The Palestinians do not have the same safety net. Nor do the Somalis, or the North Koreans, or the Iranians. For most people in the world, living under fascism, or oppression or violent civil strife, they do not have a choice. Their only choices are to be overwhelmed and killed, or to get angry and fight back, and likely be killed.
Anger.
In 1968, if you spoke of imperialism or American hegemony, or racism, or plutocracy, or illegal wars, you were labeled a communist or you were a professor of political science at a leading university. You were certainly not invited back for Sunday potluck. Today, those topics are discussed on cable news, in the Times, on progressive talk radio and in a hundred blogs and websites.

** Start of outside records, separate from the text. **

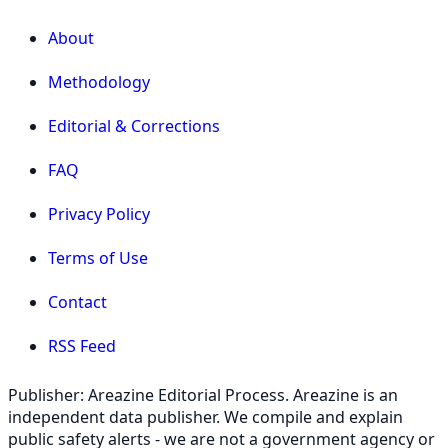
About
Methodology
Editorial & Corrections
FAQ
Privacy Policy
Terms of Use
Contact
RSS Feed
Publisher: Areazine Editorial Process. Areazine is an
independent data publisher. We compile and explain
public safety alerts - we are not a government agency or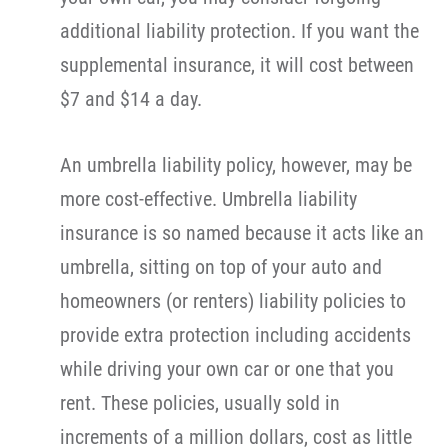
additional liability protection. If you want the
supplemental insurance, it will cost between
$7 and $14 a day.
An umbrella liability policy, however, may be
more cost-effective. Umbrella liability
insurance is so named because it acts like an
umbrella, sitting on top of your auto and
homeowners (or renters) liability policies to
provide extra protection including accidents
while driving your own car or one that you
rent. These policies, usually sold in
increments of a million dollars, cost as little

But our indignation has gone missing. We look into the mirror we use most, our television sets and our computers, and we see what we want to see and what the state wants us to see. Meanwhile, the lot of most Americans is declining, foreign military incursions continue, and new adventures appear in our mirrors like a fall television premiere: “Sunday, 9:00 Eastern: US Bombs Pyongyang. Check local listings.” Wealth is consolidating. Safety net programs are being gutted. The Voting Rights Act was recently circumcised. Human-caused global warming isn’t even debated within the real scientific community, but somehow cannot be discussed publically. The “People’s House” in DC has become a laughingstock, hijacked by extremists who couldn’t manage to organize a high school homecoming dance. Worst of all, the patriotic “solution” to all this, the voting booth, by way of Citizen’s United, got sold to Wall Street and all the “Big’s”: Pharma, Insurance, Banking, Energy and the like.

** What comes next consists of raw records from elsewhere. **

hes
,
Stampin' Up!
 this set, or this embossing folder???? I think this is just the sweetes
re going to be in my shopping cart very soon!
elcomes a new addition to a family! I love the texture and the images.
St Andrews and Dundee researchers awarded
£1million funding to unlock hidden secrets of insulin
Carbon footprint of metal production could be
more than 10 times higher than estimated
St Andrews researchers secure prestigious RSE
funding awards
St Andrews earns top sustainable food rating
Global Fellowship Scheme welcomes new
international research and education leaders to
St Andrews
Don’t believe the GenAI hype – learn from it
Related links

Many of us do speak out, but other than feeling good within our own echo chamber, what are we accomplishing? What am I accomplishing right now? We share a consensus that taking physical action is unwise. Occupy got our attention for a while, but was destined to failure due to lack of any philosophical or programmatic underpinnings, or a face. We won the first black president and we can smoke weed and marry one another in a few states, but are those sedatives? Are we getting stoned with people we like on a sinking cruise ship?
When do we get angry?
When do we speak out?
When do we shout or shove?
Indeed, how bad does it have to get before we shoot again?
We got angry and we got violent over two hundred years ago, and we won a nation. We got angry in the 1800’s and in the 1930’s an got clobbered. We got angry and violent in the sixties and possibly stopped an illegal war.
But several equally illegal wars of empire have come and gone in recent years with scarcely a whimper.
Leonard Peltier is still in prison. Dozens are still held illegally at Guantanamo. Poor and minority people are being disenfranchised.
How bad does it have to get before we act again? What will we do when it does?